PROBLEM STATEMENT: Copy out every line below that contains the word "this".

RECORDED DATA:
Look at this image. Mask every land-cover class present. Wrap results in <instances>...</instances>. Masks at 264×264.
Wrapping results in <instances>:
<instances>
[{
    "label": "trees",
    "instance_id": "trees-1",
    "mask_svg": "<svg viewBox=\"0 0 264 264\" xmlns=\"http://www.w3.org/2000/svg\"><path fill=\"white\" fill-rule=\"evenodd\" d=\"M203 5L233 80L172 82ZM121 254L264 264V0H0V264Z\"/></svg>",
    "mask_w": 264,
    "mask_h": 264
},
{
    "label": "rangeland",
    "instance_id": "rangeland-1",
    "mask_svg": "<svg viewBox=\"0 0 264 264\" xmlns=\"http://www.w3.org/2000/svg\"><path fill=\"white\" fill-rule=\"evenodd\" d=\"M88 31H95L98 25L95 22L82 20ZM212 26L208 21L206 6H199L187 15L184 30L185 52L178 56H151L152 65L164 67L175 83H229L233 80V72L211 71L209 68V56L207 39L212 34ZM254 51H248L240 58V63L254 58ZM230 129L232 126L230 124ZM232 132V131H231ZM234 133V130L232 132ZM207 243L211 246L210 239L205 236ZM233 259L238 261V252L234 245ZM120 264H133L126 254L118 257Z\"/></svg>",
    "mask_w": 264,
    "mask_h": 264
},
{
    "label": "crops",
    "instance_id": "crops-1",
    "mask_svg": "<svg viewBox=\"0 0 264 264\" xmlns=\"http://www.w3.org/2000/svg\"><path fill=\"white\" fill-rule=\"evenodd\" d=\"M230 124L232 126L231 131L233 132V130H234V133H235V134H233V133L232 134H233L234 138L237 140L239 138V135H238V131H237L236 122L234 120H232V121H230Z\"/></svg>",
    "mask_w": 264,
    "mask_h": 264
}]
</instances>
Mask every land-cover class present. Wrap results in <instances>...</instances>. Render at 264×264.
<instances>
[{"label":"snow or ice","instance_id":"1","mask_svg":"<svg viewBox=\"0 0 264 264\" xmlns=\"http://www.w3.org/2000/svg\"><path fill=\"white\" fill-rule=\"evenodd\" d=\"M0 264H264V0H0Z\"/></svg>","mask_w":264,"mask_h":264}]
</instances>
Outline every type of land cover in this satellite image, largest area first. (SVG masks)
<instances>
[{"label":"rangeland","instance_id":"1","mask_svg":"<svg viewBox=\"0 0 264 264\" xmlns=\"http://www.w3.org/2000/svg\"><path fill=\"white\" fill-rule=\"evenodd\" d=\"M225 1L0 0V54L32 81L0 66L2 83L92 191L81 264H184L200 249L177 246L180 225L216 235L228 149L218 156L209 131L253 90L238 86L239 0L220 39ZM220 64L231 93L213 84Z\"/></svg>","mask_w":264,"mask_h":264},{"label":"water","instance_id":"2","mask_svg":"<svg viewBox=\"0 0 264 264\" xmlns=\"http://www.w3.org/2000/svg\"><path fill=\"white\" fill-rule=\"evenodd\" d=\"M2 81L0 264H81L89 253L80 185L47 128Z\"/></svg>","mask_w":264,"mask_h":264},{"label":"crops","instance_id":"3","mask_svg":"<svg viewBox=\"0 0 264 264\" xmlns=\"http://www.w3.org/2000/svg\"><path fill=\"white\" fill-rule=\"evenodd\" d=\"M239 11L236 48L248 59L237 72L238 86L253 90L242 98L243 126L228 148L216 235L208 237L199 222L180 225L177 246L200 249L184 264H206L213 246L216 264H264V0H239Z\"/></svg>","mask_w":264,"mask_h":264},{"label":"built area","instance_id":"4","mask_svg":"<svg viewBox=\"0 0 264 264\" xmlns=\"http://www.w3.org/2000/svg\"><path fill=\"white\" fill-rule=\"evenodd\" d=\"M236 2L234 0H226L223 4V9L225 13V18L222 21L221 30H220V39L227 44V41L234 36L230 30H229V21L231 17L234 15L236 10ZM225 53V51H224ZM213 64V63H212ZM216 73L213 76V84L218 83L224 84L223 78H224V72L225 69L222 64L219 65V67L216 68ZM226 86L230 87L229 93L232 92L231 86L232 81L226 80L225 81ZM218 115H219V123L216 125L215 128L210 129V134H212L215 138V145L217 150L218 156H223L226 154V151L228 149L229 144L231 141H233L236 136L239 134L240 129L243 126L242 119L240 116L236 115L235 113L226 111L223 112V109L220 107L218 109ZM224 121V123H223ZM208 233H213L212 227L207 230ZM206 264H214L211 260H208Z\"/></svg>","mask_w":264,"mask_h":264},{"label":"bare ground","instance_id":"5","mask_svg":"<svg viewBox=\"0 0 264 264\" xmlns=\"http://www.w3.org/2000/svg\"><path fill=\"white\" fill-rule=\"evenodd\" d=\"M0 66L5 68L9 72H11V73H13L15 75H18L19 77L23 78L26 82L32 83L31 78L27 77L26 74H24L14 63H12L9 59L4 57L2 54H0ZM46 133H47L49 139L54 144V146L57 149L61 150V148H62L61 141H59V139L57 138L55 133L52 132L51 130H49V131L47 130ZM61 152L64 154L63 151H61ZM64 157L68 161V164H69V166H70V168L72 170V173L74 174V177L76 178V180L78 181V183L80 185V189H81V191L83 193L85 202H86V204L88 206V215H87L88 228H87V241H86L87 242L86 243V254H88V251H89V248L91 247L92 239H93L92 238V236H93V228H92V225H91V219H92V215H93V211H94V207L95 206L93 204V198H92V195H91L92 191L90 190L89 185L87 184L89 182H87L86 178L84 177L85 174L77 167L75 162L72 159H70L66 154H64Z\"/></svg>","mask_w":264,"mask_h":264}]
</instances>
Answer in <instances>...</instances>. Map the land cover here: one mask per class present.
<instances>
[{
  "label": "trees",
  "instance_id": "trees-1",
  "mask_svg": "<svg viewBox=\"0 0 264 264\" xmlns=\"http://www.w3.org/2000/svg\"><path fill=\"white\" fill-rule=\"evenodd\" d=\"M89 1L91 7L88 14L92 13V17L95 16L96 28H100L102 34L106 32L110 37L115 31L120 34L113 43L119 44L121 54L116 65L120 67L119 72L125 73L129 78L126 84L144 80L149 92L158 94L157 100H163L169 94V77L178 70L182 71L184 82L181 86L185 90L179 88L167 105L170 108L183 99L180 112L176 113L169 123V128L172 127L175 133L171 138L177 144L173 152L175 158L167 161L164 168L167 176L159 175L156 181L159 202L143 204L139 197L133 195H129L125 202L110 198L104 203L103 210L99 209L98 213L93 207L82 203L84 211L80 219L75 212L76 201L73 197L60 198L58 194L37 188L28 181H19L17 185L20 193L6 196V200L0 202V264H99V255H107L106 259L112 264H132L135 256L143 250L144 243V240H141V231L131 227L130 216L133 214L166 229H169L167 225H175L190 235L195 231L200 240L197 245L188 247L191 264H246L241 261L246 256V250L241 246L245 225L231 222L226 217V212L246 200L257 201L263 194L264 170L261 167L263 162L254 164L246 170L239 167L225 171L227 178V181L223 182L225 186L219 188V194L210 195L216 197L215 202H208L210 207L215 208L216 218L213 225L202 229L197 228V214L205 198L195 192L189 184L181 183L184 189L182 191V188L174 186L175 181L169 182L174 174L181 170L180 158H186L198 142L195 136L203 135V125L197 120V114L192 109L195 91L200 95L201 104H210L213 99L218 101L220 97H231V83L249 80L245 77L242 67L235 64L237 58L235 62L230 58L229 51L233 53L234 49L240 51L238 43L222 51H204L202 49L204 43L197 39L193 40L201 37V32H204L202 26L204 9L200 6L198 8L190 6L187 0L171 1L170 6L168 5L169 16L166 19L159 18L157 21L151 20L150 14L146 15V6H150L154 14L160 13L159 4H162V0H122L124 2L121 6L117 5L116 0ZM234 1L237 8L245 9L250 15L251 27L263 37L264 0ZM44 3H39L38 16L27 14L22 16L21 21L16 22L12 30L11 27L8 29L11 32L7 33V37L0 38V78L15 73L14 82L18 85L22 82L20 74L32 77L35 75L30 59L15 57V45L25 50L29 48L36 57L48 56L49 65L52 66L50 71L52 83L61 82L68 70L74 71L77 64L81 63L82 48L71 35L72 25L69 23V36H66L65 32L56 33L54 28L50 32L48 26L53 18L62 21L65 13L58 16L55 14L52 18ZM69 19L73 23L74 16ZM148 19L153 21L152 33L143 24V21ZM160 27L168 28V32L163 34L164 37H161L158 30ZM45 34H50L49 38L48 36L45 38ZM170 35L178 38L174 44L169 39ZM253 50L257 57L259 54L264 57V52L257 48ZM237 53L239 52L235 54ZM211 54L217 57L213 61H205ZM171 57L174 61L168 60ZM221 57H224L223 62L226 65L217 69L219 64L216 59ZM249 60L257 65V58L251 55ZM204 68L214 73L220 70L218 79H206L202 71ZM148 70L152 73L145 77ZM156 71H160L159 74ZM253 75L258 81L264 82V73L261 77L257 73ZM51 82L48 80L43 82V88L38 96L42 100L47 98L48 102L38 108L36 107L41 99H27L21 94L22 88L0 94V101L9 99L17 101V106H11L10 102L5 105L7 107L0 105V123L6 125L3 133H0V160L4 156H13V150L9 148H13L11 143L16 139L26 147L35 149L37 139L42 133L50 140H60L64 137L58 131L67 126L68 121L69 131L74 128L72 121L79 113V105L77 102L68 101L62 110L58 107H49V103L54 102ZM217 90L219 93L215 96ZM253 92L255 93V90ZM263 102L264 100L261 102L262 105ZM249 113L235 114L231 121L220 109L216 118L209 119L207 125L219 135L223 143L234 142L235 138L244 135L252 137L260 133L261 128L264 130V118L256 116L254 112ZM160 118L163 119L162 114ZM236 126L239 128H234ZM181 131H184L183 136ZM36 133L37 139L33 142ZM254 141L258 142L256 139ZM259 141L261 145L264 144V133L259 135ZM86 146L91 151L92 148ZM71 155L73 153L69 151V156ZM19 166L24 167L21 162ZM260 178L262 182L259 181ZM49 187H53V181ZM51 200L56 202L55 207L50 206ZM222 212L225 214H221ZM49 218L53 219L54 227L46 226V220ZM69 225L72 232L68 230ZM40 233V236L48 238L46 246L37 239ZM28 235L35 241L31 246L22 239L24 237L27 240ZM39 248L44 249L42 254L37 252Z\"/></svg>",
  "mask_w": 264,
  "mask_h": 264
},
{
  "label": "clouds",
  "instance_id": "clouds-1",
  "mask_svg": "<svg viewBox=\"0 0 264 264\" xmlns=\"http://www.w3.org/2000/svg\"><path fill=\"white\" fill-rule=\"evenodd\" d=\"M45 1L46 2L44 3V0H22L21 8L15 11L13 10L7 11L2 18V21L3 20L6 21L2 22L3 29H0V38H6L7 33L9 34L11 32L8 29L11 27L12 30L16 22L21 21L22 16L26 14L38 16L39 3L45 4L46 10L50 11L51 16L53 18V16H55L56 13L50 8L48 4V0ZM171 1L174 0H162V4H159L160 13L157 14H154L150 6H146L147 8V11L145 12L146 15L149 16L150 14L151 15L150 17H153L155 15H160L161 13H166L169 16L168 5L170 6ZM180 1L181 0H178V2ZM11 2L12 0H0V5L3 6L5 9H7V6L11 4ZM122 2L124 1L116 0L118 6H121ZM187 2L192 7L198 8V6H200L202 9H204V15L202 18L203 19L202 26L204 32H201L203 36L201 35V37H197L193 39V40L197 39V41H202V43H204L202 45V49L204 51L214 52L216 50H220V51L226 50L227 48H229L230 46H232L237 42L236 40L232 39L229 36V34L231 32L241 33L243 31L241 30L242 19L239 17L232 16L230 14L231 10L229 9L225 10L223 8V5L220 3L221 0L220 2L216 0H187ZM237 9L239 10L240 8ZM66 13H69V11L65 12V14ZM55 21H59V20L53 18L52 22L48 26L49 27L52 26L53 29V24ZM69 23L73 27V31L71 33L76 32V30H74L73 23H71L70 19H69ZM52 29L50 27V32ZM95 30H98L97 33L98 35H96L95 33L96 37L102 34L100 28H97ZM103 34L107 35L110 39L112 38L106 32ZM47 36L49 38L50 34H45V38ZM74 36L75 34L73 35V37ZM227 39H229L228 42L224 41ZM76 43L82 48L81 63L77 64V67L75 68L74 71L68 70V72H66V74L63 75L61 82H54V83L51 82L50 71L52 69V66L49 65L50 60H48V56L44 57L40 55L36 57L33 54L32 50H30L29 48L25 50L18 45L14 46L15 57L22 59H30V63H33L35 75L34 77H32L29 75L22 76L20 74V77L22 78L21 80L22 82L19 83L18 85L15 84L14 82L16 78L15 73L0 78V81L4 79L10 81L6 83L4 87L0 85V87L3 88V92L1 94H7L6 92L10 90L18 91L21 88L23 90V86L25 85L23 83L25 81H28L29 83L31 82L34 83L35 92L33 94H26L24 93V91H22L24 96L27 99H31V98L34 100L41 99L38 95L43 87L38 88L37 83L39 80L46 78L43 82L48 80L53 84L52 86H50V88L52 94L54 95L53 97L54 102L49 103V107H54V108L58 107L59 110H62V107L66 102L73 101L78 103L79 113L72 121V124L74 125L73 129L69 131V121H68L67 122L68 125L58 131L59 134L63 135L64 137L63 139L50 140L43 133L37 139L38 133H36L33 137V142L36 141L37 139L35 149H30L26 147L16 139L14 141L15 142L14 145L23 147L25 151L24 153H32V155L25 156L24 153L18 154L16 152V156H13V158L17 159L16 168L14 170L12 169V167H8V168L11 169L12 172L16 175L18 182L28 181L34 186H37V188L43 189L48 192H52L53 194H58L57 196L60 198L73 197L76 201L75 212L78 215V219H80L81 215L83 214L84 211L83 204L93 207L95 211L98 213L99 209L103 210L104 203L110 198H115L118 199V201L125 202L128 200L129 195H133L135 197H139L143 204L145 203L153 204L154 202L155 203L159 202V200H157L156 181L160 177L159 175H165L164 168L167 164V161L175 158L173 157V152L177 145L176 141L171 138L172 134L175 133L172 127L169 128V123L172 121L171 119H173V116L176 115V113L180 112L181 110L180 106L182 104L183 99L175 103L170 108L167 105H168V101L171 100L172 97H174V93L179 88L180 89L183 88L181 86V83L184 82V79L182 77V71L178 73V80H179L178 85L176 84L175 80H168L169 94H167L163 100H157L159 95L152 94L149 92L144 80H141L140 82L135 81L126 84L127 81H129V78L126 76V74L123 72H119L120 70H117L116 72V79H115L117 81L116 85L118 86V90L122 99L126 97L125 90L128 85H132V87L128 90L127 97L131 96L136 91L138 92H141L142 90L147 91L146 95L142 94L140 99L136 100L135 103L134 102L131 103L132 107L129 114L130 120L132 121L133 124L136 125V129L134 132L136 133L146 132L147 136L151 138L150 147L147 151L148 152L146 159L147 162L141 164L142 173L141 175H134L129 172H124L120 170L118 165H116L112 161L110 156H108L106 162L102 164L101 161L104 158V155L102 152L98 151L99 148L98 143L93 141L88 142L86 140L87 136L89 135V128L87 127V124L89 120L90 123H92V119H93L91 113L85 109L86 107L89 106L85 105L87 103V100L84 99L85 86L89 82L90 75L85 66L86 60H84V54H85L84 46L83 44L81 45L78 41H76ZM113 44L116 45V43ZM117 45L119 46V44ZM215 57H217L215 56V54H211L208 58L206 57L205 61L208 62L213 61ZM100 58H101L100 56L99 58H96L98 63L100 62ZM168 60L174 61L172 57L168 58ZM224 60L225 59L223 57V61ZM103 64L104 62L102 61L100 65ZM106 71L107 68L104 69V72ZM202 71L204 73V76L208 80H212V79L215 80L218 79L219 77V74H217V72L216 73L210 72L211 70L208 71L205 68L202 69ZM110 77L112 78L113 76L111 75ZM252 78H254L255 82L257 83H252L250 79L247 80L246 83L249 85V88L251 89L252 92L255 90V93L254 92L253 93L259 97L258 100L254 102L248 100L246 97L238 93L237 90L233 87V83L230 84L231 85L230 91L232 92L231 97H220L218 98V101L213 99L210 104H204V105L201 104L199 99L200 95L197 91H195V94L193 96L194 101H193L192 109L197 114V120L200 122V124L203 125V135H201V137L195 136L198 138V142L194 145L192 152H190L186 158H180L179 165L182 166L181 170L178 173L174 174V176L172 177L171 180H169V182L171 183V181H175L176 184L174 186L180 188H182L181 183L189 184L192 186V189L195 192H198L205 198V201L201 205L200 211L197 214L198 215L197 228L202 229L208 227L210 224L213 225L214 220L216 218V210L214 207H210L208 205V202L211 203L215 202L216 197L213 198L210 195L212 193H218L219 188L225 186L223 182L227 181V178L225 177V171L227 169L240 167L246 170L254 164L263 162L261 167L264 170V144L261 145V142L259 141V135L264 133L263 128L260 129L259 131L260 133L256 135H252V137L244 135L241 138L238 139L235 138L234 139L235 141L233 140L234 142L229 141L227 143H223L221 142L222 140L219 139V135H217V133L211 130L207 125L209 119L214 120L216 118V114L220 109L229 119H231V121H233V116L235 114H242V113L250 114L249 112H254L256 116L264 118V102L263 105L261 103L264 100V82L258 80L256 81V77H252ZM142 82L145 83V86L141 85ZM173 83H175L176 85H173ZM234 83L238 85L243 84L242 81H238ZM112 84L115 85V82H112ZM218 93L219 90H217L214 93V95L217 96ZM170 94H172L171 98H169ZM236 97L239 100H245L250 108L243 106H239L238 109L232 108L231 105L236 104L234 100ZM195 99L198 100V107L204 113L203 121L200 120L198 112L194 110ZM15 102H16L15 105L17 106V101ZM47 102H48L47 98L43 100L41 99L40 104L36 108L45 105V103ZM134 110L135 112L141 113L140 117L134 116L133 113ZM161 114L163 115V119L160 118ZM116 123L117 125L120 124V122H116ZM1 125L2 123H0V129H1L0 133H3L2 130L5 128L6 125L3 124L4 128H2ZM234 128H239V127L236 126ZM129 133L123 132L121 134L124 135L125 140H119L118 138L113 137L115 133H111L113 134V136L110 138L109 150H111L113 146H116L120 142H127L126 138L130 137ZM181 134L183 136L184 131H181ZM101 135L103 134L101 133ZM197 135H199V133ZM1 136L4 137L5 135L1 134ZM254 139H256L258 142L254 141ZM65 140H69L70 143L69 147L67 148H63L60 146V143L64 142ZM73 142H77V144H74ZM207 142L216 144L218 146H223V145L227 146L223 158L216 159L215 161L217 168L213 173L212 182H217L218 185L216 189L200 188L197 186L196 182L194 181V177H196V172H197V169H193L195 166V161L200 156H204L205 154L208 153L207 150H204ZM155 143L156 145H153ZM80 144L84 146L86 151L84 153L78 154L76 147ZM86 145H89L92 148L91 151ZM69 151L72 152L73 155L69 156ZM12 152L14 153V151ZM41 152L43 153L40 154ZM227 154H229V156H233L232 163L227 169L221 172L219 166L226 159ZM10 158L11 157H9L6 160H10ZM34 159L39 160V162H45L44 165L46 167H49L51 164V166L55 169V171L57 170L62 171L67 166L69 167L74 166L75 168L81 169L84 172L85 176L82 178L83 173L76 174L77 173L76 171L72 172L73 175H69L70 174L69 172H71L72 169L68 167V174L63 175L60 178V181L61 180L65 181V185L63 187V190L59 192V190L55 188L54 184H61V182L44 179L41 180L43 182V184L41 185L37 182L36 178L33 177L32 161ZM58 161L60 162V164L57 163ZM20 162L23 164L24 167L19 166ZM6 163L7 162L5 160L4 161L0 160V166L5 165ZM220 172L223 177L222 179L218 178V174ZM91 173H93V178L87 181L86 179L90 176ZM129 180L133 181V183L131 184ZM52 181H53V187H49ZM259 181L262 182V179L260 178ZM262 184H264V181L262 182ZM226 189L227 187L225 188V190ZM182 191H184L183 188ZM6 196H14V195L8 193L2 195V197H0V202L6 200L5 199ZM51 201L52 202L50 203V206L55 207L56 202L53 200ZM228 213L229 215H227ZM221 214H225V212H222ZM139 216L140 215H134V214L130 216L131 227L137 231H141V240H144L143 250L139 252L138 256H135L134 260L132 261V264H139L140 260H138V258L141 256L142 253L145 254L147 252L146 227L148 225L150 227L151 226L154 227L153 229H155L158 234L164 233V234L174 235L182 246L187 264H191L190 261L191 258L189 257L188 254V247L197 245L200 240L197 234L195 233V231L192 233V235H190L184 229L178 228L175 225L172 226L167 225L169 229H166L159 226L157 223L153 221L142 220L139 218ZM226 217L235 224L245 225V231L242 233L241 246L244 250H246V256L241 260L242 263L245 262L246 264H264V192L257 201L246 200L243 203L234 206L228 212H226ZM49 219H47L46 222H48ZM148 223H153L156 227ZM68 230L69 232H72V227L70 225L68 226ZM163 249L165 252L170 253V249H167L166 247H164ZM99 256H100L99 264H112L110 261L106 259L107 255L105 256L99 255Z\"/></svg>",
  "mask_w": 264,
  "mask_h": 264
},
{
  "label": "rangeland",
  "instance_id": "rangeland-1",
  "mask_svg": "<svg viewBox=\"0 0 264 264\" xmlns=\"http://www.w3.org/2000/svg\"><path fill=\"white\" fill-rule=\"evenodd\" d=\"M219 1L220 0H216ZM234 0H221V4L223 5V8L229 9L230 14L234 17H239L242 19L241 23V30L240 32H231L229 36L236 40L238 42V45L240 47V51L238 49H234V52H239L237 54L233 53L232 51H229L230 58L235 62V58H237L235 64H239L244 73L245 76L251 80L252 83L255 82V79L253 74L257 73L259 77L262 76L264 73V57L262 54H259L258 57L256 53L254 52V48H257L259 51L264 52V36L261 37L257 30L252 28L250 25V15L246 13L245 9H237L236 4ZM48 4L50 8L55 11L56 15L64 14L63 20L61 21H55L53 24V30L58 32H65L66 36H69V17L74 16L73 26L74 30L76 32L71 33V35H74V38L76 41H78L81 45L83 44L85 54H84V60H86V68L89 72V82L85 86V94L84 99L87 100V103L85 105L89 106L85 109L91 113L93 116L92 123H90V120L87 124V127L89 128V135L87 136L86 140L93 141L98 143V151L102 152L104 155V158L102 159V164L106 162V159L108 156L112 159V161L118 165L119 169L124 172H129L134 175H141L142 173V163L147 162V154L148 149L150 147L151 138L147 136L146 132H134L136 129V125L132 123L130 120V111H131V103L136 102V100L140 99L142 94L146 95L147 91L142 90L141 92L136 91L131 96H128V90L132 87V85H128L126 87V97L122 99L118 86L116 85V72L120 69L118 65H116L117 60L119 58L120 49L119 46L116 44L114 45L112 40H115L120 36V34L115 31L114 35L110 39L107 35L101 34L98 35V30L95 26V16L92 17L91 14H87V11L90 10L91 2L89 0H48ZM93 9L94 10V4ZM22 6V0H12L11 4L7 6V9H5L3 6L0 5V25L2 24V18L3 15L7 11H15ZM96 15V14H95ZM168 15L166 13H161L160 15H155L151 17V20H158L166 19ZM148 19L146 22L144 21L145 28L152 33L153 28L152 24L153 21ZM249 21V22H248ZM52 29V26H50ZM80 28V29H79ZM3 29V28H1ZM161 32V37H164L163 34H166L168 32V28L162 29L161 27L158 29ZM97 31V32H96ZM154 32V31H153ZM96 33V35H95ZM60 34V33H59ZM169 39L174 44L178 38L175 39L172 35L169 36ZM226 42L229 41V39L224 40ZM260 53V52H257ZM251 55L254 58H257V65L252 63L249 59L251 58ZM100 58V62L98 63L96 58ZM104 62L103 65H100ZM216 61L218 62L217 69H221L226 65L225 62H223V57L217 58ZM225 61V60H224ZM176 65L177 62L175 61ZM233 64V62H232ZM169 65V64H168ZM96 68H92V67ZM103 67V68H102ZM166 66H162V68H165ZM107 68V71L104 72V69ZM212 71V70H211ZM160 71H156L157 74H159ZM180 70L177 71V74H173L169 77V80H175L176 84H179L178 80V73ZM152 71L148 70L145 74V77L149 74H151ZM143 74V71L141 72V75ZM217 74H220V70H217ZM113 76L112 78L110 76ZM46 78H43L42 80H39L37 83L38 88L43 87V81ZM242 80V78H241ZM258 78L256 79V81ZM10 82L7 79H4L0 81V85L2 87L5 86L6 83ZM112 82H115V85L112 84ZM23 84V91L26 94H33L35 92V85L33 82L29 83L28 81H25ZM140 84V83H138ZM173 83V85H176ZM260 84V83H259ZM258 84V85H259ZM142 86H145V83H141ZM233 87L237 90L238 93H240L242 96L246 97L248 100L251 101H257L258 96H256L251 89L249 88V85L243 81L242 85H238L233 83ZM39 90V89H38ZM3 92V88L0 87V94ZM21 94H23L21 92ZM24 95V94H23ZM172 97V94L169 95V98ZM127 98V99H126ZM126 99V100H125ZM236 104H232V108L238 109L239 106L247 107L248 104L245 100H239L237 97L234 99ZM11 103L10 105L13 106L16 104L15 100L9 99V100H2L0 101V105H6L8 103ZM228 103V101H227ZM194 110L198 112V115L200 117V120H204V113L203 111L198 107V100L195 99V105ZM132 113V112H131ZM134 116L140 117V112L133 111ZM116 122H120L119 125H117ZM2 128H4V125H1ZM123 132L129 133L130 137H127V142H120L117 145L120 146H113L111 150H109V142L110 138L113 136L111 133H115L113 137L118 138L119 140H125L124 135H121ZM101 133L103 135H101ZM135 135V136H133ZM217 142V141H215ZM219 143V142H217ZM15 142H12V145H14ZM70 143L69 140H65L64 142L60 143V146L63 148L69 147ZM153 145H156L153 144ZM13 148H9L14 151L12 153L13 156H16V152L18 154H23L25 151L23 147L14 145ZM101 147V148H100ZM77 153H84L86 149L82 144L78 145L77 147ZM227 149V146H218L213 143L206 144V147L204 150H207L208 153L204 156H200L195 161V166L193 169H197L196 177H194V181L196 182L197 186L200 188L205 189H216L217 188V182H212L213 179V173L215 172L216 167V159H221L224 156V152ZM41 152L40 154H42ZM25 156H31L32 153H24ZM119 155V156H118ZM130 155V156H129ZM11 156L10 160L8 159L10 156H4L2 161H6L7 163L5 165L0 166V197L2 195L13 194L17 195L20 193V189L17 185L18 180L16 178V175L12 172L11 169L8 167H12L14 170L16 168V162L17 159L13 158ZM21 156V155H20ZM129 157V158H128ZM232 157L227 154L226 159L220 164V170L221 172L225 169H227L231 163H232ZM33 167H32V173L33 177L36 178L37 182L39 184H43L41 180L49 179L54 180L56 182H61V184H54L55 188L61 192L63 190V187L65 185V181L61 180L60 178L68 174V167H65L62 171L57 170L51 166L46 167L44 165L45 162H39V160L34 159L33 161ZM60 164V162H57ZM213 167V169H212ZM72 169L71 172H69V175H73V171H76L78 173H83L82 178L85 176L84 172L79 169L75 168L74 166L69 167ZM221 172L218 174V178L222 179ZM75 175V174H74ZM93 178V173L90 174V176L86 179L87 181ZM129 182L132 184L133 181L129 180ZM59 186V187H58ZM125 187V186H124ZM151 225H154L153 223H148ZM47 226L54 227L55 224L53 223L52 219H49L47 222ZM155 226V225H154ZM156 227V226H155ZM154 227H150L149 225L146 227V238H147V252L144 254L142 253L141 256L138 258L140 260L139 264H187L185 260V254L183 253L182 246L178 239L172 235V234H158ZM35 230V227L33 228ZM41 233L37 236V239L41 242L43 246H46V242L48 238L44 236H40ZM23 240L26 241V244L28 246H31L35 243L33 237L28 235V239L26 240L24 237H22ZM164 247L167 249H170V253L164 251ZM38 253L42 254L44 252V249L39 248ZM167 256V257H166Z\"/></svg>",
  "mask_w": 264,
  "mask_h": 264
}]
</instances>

FULL OUTPUT:
Look at this image. Mask every land-cover class present. Wrap results in <instances>...</instances>. Masks at 264×264.
Outline every type of land cover in this satellite image, largest area first. (SVG masks)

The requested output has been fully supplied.